~ ~ 『 寅 の 読 書 室  Part Ⅴ-Ⅲ』 ~ ~
 
==平家物語の女性たち==
著:永井 路子
 
新 妻 た ち
 
2018/07/16日
維 盛 の 妻 (四)
さらに斎藤五は人に聞いた所を語った。
「小松殿の御一家は一の谷の合戦の時、三草山にあって、九郎義経に破られ、舟に乗って、資盛、有盛、忠房(いずれも維盛の弟)さまは八島(屋島)へ逃れられたそうな、と申しており者がございました。では維盛様は、とずねましたら、郁さ前から重い病気で、八島においでになり、今度の合戦には出て来られなかった、と申しておりました」
「まあ、それはきっと、私たちの身の上を思っての御病気なのでしょうよ」
と妻は涙ぐんでしまう。
「風が吹けば、舟が沈みはしないかと思い、戦と聞けば、今にも討たれはしないかと心配ばかりしているのです。まして病気になられたら、誰がお世話をすることやら・・・・」
幼い子供たちは事情もわからず、斎藤五に言う。
「何の御病気かって、なぜもっと詳しく聞かなかったの?」
無邪気なのがひとしおあわれである。
が一方の維盛も思いは同じであった。寝ても覚めても妻や子の事が忘れられず、さむらいをひとり、そっと都へ上らせた。
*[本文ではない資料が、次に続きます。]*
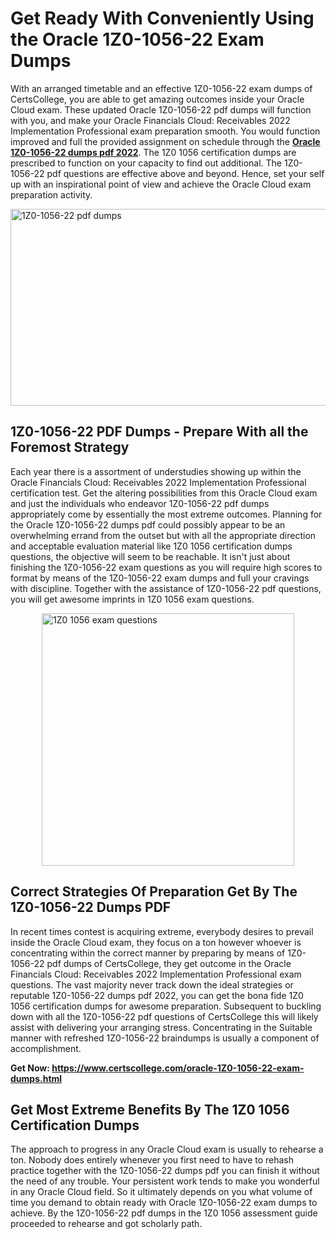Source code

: <h1><strong>Get Ready With Conveniently Using the Oracle 1Z0-1056-22 Exam Dumps&nbsp;</strong></h1>
<p><span style="font-weight: 400;">With an arranged timetable and an effective  1Z0-1056-22 exam dumps of CertsCollege, you are able to get amazing outcomes inside your Oracle Cloud exam. These updated Oracle 1Z0-1056-22 pdf dumps will function with you, and make your Oracle Financials Cloud: Receivables 2022 Implementation Professional exam preparation smooth. You would function improved and full the provided assignment on schedule through the <strong><a href="https://www.certscollege.com/oracle-1Z0-1056-22-exam-dumps.html">Oracle 1Z0-1056-22 dumps pdf 2022</a></strong>. The 1Z0 1056 certification dumps are prescribed to function on your capacity to find out additional. The  1Z0-1056-22 pdf questions are effective above and beyond. Hence, set your self up with an inspirational point of view and achieve the Oracle Cloud exam preparation activity.&nbsp;</span></p>
<p><span style="font-weight: 400;"><img style="display: block; margin-left: auto; margin-right: auto;" src="https://i.ibb.co/CPDK3ps/Yellow-and-Blue-Initiative-Blog-Banner.png" alt="1Z0-1056-22 pdf dumps" width="559" height="315" /></span></p>
<h2><strong>1Z0-1056-22 PDF Dumps - Prepare With all the Foremost Strategy</strong></h2>
<p><span style="font-weight: 400;">Each year there is a assortment of understudies showing up within the Oracle Financials Cloud: Receivables 2022 Implementation Professional certification test. Get the altering possibilities from this Oracle Cloud exam and just the individuals who endeavor 1Z0-1056-22 pdf dumps appropriately come by essentially the most extreme outcomes. Planning for the Oracle 1Z0-1056-22 dumps pdf could possibly appear to be an overwhelming errand from the outset but with all the appropriate direction and acceptable evaluation material like 1Z0 1056 certification dumps questions, the objective will seem to be reachable. It isn't just about finishing the 1Z0-1056-22 exam questions as you will require high scores to format by means of the 1Z0-1056-22 exam dumps and full your cravings with discipline. Together with the assistance of 1Z0-1056-22 pdf questions, you will get awesome imprints in 1Z0 1056 exam questions.</span></p>
<p><span style="font-weight: 400;"><a href="https://tinyurl.com/2jkct29d"><img style="display: block; margin-left: auto; margin-right: auto;" src="https://i.ibb.co/9tMrhdY/Teacher-Appreciation-Invitation.png" alt="1Z0 1056 exam questions " width="404" height="404" /></a></span></p>
<h2><strong>Correct Strategies Of Preparation Get By The 1Z0-1056-22 Dumps PDF</strong></h2>
<p><span style="font-weight: 400;">In recent times contest is acquiring extreme, everybody desires to prevail inside the Oracle Cloud exam, they focus on a ton however whoever is concentrating within the correct manner by preparing by means of 1Z0-1056-22 pdf dumps of CertsCollege, they get outcome in the Oracle Financials Cloud: Receivables 2022 Implementation Professional exam questions. The vast majority never track down the ideal strategies or reputable 1Z0-1056-22 dumps pdf 2022, you can get the bona fide 1Z0 1056 certification dumps for awesome preparation. Subsequent to buckling down with all the  1Z0-1056-22 pdf questions of CertsCollege this will likely assist with delivering your arranging stress. Concentrating in the Suitable manner with refreshed 1Z0-1056-22 braindumps is usually a component of accomplishment.</span></p>
<p><span style="font-weight: 400;"><strong>Get Now: <a href="https://www.certscollege.com/oracle-1Z0-1056-22-exam-dumps.html">https://www.certscollege.com/oracle-1Z0-1056-22-exam-dumps.html</a></strong></span></p>
<h2><strong>Get Most Extreme Benefits By The 1Z0 1056 Certification Dumps</strong></h2>
<p><span style="font-weight: 400;">The approach to progress in any Oracle Cloud exam is usually to rehearse a ton. Nobody does entirely whenever you first need to have to rehash practice together with the 1Z0-1056-22 dumps pdf you can finish it without the need of any trouble. Your persistent work tends to make you wonderful in any Oracle Cloud field. So it ultimately depends on you what volume of time you demand to obtain ready with Oracle 1Z0-1056-22 exam dumps to achieve. By the 1Z0-1056-22 pdf dumps in the 1Z0 1056 assessment guide proceeded to rehearse and got scholarly path.</span></p>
{都の事を聞くにつけ、あなた方の事が思われてなりませぬ。いっそお迎えしてとも思うのですが、やはりあなたのためを思うと心苦しくて・・・・」
さらに一首の歌がそえてあった。
いづくとも しらぬあふせの もしほ草 かきおく跡を かたみとも見よ
(どこでまた逢うとも知られぬ私たち、もしお草のようなこの頼りない私の手紙を、せめて形見として下さい)
幼い子供たちには、
「毎日何をして退屈しのぎをしているのか。早く迎え取りたいと思っているよ」
と二人にあてて同じ文句を書いてあった。
その手紙を見るにつけても妻は涙に沈んでしまう。使がまもなく八島に帰るというので、泣く泣く返事を書く。子供たちにも、
「さあ、お返事を書きなさい」
というと、二人は筆をとって、
「ねえ、何て書いたらいいの」
とあごけなく聞く。
「何でもあなたたちの思う通りを書きなさい」
というと、
などやいままでむかへさえ給はぬぞ。あまりに恋しく思ひまいらせ候。とくとくむかへさせ給へ。
と二人が同じ文句を書いた。八島の維盛はこれを見て、
「もう今は出家する気もなくなった。あまりに愛執の思いが強く、浄土を願う気にもなれない。なんとかもう一度山伝いにでも都へ行って、家族たちに一目逢いたい。逢って自殺するのがいちばんいい」
というふうに思うようになった。
この「首渡」の維盛とその家族の場面は、あまり注目されていないが、戦いによって隔てられた妻子の哀切な姿がどこよりもリアルに描かれているという点で、『平家』の中の傑作だと私は思っている。
首の中に夫がいないかどうか。身をやつして見に行った斎藤五が、
「そんぢやうその頸、その御頸・・・・」
というあたりのすさまじさ。中で二人の幼い子供のしぐさが鮮やかに描かれていて、読む人の心を打つ。特に子供たちが同じ文章を書くというあたり、もちろん作者は子役の効果を十分に考えているのだろうが、それにしても、みごとである。
維盛は後に恩愛の契りにひかされて、八島を脱出するが、それも無理もないことだと思わせるだけの筋書きが、この章でぬかりなく展開されている。
彼はかなり思い悩んだらしい。都へ妻子をおいて来たことで総帥宗盛や時子(清盛の妻)に、誠意を疑われたりしたこともあって、ますます八島にいるのが嫌になったようだ。